Still...Waiting for Lily Mae.....














I am getting the feeling that I will be forever pregnant! I remember being about 4 months pregnant and reading an article where a soon to be mom was about a week late and she was feeling that she was never going to have her baby. I remember thinking how silly that was. Now....3 days past my due date I feel the same way...am I ever going to have this baby!!!??? We Had another Doctors appointment yesterday and she said everything looks great...about a centimeter dilated and 90% effaced (thinning of the cervix). Basically, that means everything is ready....I am just waiting for that moment when labor begins. I have been having lots of Braxton Hicks (false labor) contractions. They are annoying and uncomfortable but not painful like the real thing. We go back to the Docs on Friday if Lily has yet to make her big debut! At this appointment they will check her heart more closely than they do at regular appointments.
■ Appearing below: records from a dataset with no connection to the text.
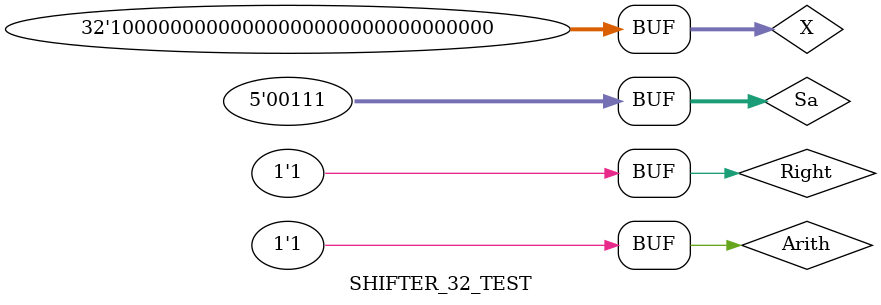
<source format=v>
`timescale 1ns / 1ps


module SHIFTER_32(X,Sa,Arith,Right,Sh);
    input [31:0] X;
    input [4:0] Sa;
    input Arith,Right;
    output [31:0] Sh;
    wire [31:0] T4,S4,T3,S3,T2,S2,T1,S1,T0;
    wire a = X[31]&Arith;
    wire [15:0]e = {16{a}};
    parameter z = 16'b0;
    wire [31:0] L1u,L1d,L2u,L2d,L3u,L3d,L4u,L4d,L5u,L5d;
    
    assign L1u = {X[15:0],z};
    assign L1d = {e,X[31:16]};
    MUX2X32 M1l(L1u,L1d,Right,T4);
    MUX2X32 M1D(X,T4,Sa[4],S4);
    
    assign L2u = {S4[23:0],z[7:0]};
    assign L2d = {e[7:0],S4[31:8]};
    MUX2X32 M2l(L2u,L2d,Right,T3);
    MUX2X32 M2D(S4,T3,Sa[3],S3);
    
    assign L3u = {S3[27:0],z[3:0]};
    assign L3d = {e[3:0],S3[31:4]};
    MUX2X32 M3l(L3u,L3d,Right,T2);
    MUX2X32 M3D(S3,T2,Sa[2],S2);
    
    assign L4u = {S2[29:0],z[1:0]};
    assign L4d = {e[1:0],S2[31:2]};
    MUX2X32 M4l(L4u,L4d,Right,T1);
    MUX2X32 M4D(S2,T1,Sa[1],S1);
    
    assign L5u = {S1[30:0],z[0]};
    assign L5d = {e[0],S1[31:1]};
    MUX2X32 M5l(L5u,L5d,Right,T0);
    MUX2X32 M5D(S1,T0,Sa[0],Sh);
endmodule


module SHIFTER_32_TEST;
reg [31:0] X;
reg [4:0] Sa;
reg Arith,Right;
wire [31:0] Sh;
SHIFTER_32 shifter_test( .X(X), .Sa(Sa), .Arith(Arith), .Right(Right), .Sh(Sh));
    initial begin
      X = 'b00000000000000000000000000000001;
      Sa = 'b00111;
      Arith = 0;
      Right = 0;
      
      #20;
      
      X = 'b00000000000000000000000000000001;
      Sa = 'b00111;
      Arith = 1;
      Right = 0;
            
      #20;
            
      X = 'b10000000000000000000000000000000;
      Sa = 'b00111;
      Arith = 0;
      Right = 1;
      
      #20;
      
      X = 'b10000000000000000000000000000000;
      Sa = 'b00111;
      Arith = 1;
      Right = 1;
      
    end
endmodule

</source>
I will have an ultrasound checking her size, the amniotic fluid and all sorts of other good stuff just to make sure everything is OK. If all is good than we just wait some more. If anything were to be wrong they would either induce or I would have a c-section. But there is no reason to believe that would be the case.
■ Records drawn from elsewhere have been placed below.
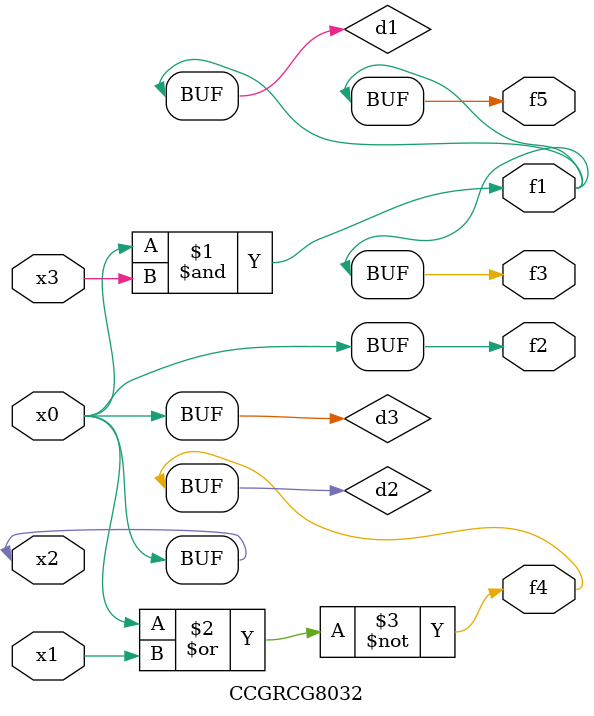
<source format=v>
module CCGRCG8032(
	input x0, x1, x2, x3,
	output f1, f2, f3, f4, f5
);

	wire d1, d2, d3;

	and (d1, x2, x3);
	nor (d2, x0, x1);
	buf (d3, x0, x2);
	assign f1 = d1;
	assign f2 = d3;
	assign f3 = d1;
	assign f4 = d2;
	assign f5 = d1;
endmodule

</source>
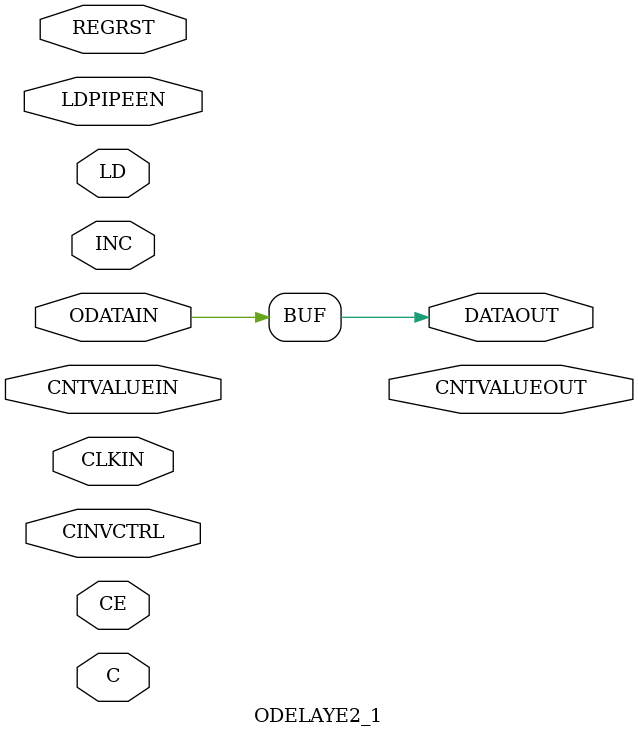
<source format=v>
module ODELAYE2_1 (
   CNTVALUEOUT, DATAOUT,
   C, CE, CINVCTRL, CLKIN, CNTVALUEIN, INC, LD, LDPIPEEN, ODATAIN,
   REGRST
   );
    parameter CINVCTRL_SEL              = "FALSE";
    parameter DELAY_SRC                 = "ODATAIN";
    parameter HIGH_PERFORMANCE_MODE     = "FALSE";
    parameter [0:0] IS_C_INVERTED       = 1'b0;
    parameter [0:0] IS_ODATAIN_INVERTED = 1'b0;
    parameter ODELAY_TYPE               = "FIXED";
    parameter integer ODELAY_VALUE      = 0;
    parameter PIPE_SEL                  = "FALSE";
    parameter real REFCLK_FREQUENCY     = 200.0;
    parameter SIGNAL_PATTERN            = "DATA";
   input 	 C;           
   input 	 REGRST;      
   input 	 LD;          
   input 	 CE;          
   input 	 INC;         
   input 	 CINVCTRL;    
   input [4:0] 	 CNTVALUEIN;  
   input 	 CLKIN;       
   input 	 ODATAIN;     
   output 	 DATAOUT;     
   input 	 LDPIPEEN;    
   output [4:0]  CNTVALUEOUT; 
   assign DATAOUT=ODATAIN;
endmodule
</source>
We are all done with all the "foreseeable" preparations for baby...but we keep finding more work to occupy ourselves while we wait. Above are some pics of the Nursery!
Hopefully next time I write I will be saying She's Here!!!

Sunday, April 19, 2009

Waiting.....

When I picked the title for this blog; Waiting for Lily Mae, approx 6 months ago....it meant something totally different than it does today. Now, I am really "waiting for Lily Mae"!!!! I am so excited for her to get here! I am becoming quite literally obsessed...I can't wait to meet her. She is not actually "due" until this upcoming Saturday, April 25th, but it feels like she should already be here. The last month is tough. People warned me but it's just one of those things you don't understand until you experience it yourself. Probably like labor- everyone tells me their experience and what happened to them but you don't have a clue until you've been through it. I am not really scared for labor. I know I probably should be but what good is being scared going to do??? I say that now.....but check in when I'm having contractions ...I'm sure I'll be a little more scared then!!!!
We had a death in the family this weekend- My grandmother (Dad's mom) passed away. That has been a little tough to deal with-- I wish she could have got to spend some time with Lily Mae but I know she is in a better place now. God is taking good care of her.
Alan is so ready to be a Daddy...I think he might be more "ready" than me(but shhh...let's not tell him that). It's so comforting knowing that Lily is going to have an amazing father--I have no doubts about that!
It's so hard to imagine what it is going to be like to be a mommy. It still feels so surreal sometimes. I think about how much I love her already and I can only imagine what that's going to be like once she's here. Well, until then....

Well, I will try to update as soon as Lily arrives--perhaps even from the hospital!
Thanks you for all of your love and support along the way.